Audit Your Own Habits

  • Do you explain expectations with precision? If not, CBC will expose that weakness immediately.
  • Do you follow through on commitments? If you’re prone to dropping balls or overcommitting, you’ll lose credibility fast.
  • Do you hold others accountable? CBC makes accountability explicit. If you’re squeamish about calling out misses, you’ll struggle.

Align Your Leadership Posture

  • Clarity before freedom: You don’t need to micromanage, but you do need to eliminate ambiguity. CBC works only when expectations are unmistakable.
  • Dual accountability: CBC is not one-way. You own direction and clarity; they own execution and results. If there’s misalignment, that’s on you. If they don’t deliver, that’s on them.
  • Merit over motion: CBC doesn’t reward activity — it rewards delivered outcomes. Be ready to judge results, not effort.

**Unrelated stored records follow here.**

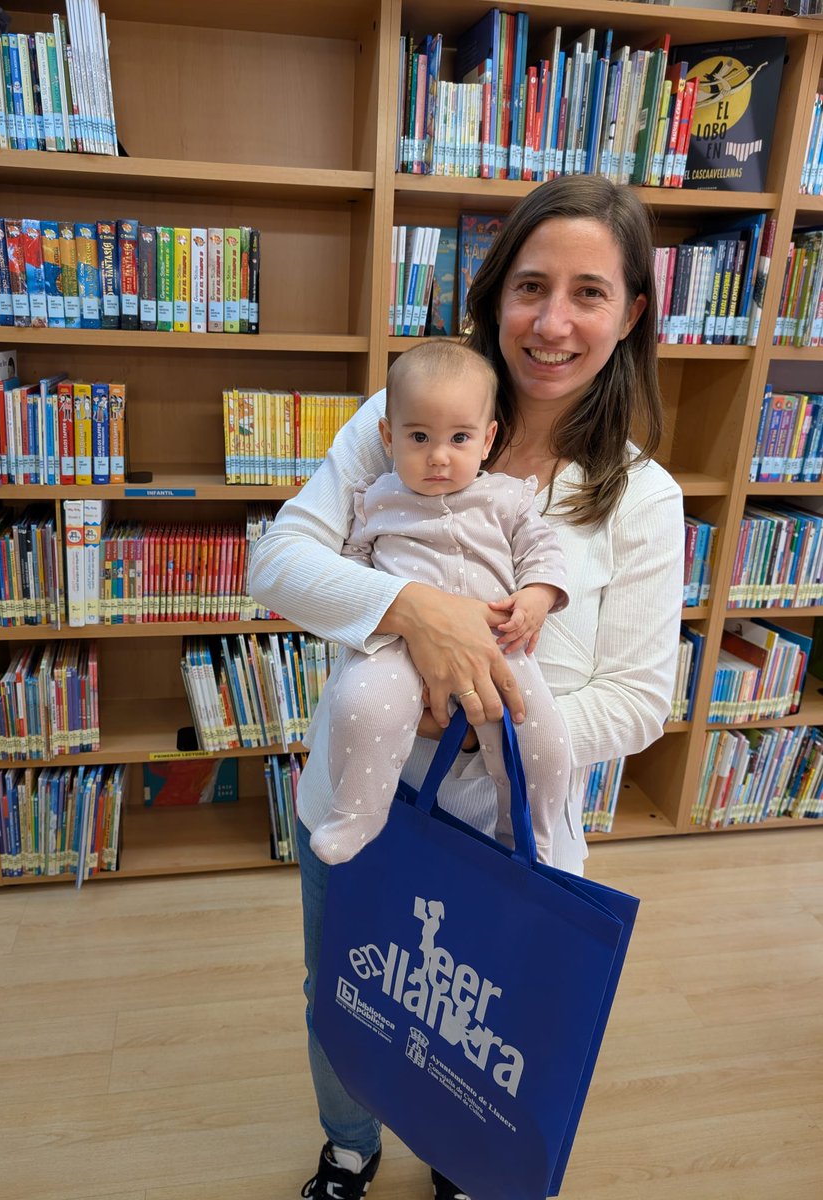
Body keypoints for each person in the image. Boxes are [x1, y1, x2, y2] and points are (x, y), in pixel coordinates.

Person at [249, 175, 685, 1200]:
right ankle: (348, 1146)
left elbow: (637, 700)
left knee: (473, 1022)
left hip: (507, 836)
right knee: (347, 991)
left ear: (629, 316)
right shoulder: (404, 415)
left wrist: (484, 708)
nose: (551, 320)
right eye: (530, 286)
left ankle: (457, 1156)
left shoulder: (640, 496)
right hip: (362, 802)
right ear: (494, 297)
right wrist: (418, 613)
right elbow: (279, 563)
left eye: (588, 292)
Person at [311, 339, 570, 866]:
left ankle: (529, 838)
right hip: (396, 646)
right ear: (388, 436)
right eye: (419, 437)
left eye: (459, 438)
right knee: (358, 707)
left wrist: (540, 595)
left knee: (545, 740)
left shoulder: (507, 497)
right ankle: (356, 813)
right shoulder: (375, 497)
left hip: (500, 643)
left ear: (487, 437)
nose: (438, 455)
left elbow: (542, 548)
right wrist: (380, 607)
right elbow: (349, 565)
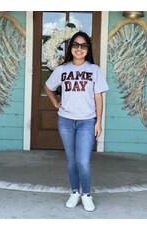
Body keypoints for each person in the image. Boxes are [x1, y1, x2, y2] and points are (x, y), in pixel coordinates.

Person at [44, 31, 109, 212]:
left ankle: (86, 194)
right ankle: (74, 192)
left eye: (83, 45)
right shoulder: (62, 69)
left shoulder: (94, 70)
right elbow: (48, 87)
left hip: (87, 122)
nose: (79, 49)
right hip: (65, 121)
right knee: (71, 160)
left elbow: (98, 98)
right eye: (75, 45)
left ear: (87, 49)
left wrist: (98, 122)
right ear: (70, 47)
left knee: (83, 161)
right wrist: (56, 102)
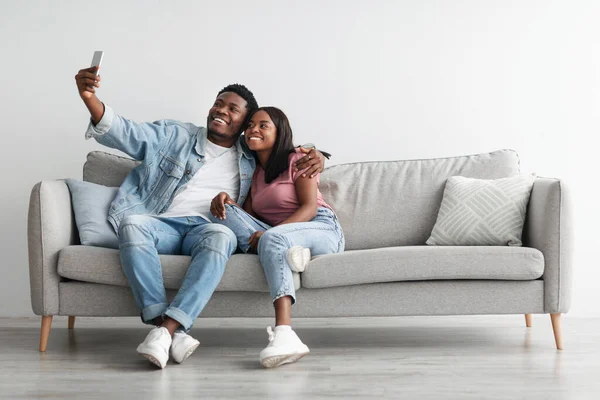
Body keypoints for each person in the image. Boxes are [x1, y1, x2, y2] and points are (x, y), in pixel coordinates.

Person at [74, 66, 327, 369]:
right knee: (131, 224)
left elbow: (285, 151)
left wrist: (318, 154)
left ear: (244, 124)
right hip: (162, 224)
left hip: (207, 229)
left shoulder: (251, 158)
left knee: (223, 235)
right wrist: (89, 98)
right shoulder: (175, 134)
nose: (221, 110)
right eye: (219, 103)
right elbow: (127, 132)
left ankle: (164, 332)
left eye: (232, 109)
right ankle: (168, 329)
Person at [209, 107, 345, 368]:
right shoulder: (254, 173)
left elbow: (309, 208)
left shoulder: (298, 159)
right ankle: (290, 254)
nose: (253, 130)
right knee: (220, 211)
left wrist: (271, 234)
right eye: (250, 125)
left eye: (263, 125)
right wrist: (228, 201)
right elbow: (246, 221)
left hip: (321, 229)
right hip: (281, 235)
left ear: (279, 131)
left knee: (273, 240)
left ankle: (285, 333)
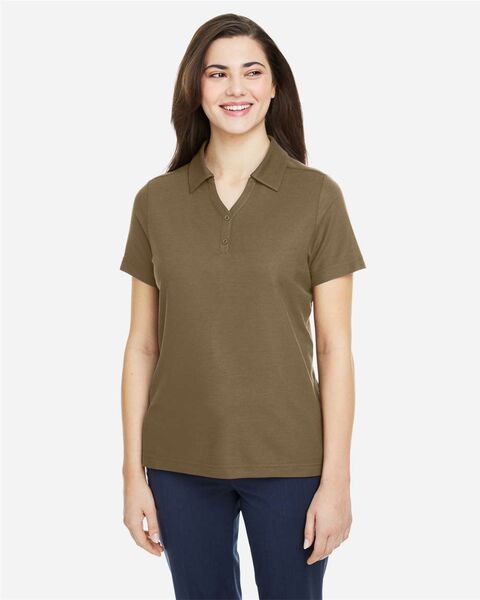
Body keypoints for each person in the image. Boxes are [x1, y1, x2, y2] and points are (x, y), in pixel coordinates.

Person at [119, 13, 366, 600]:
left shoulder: (317, 196)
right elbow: (142, 345)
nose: (236, 88)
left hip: (291, 461)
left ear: (275, 85)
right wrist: (132, 474)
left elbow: (335, 349)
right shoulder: (156, 201)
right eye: (218, 73)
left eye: (252, 72)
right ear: (195, 87)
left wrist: (336, 480)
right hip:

Example: Midsize Company Manager

You manage a team of 12 engineers at a midsize SaaS company. Historically, leadership has used OKRs. Every quarter, vague goals like “Improve onboarding experience” get written, and three months later you’re sifting through half-finished Jira tickets.
With CBC, you flip the script. Instead of “Improve onboarding experience,” you draft an agreement with one engineer:

  • Objective: Reduce new-user onboarding time from 10 minutes to under 5.
  • Deliverable: Working onboarding flow in production by end of Q2.
  • Dependencies: Design team provides updated screens by May 1.
  • Accountability: Engineer A owns delivery, Manager owns dependency with Design.
  • Success Criteria: Production metrics show 50% drop in onboarding completion time.

Now, there’s no wiggle room. Either the contract is met, or it isn’t. Compare that to the OKR model, where you can still claim “progress” even if nothing meaningful shipped.

Takeaway

If you’re not prepared to live and breathe clarity, commitment, and accountability, don’t bother with CBC. But if you are, CBC gives you something OKRs and KPIs never will: execution discipline that can’t be gamed.